··· Data records ···

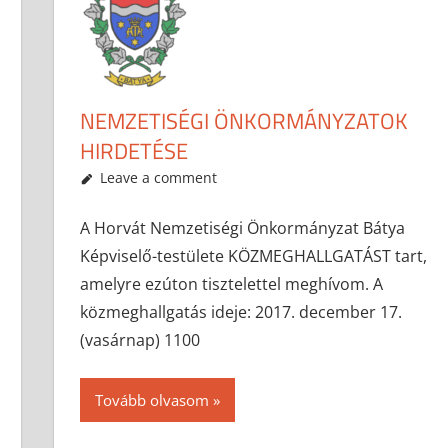
NEMZETISÉGI ÖNKORMÁNYZATOK
HIRDETÉSE
2017-11-27
anisity.attilla
Egyéb
Leave a comment
A Horvát Nemzetiségi Önkormányzat Bátya
Képviselő-testülete KÖZMEGHALLGATÁST tart,
amelyre ezúton tisztelettel meghívom. A
közmeghallgatás ideje: 2017. december 17.
(vasárnap) 1100
Tovább olvasom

···

## What the task asks
Set down every line of text in the material above word for word, leaving out the pictures.

## Response box
NEMZETISÉGI ÖNKORMÁNYZATOK
HIRDETÉSE
2017-11-27
anisity.attilla
Egyéb
Leave a comment
A Horvát Nemzetiségi Önkormányzat Bátya
Képviselő-testülete KÖZMEGHALLGATÁST tart,
amelyre ezúton tisztelettel meghívom. A
közmeghallgatás ideje: 2017. december 17.
(vasárnap) 1100
Tovább olvasom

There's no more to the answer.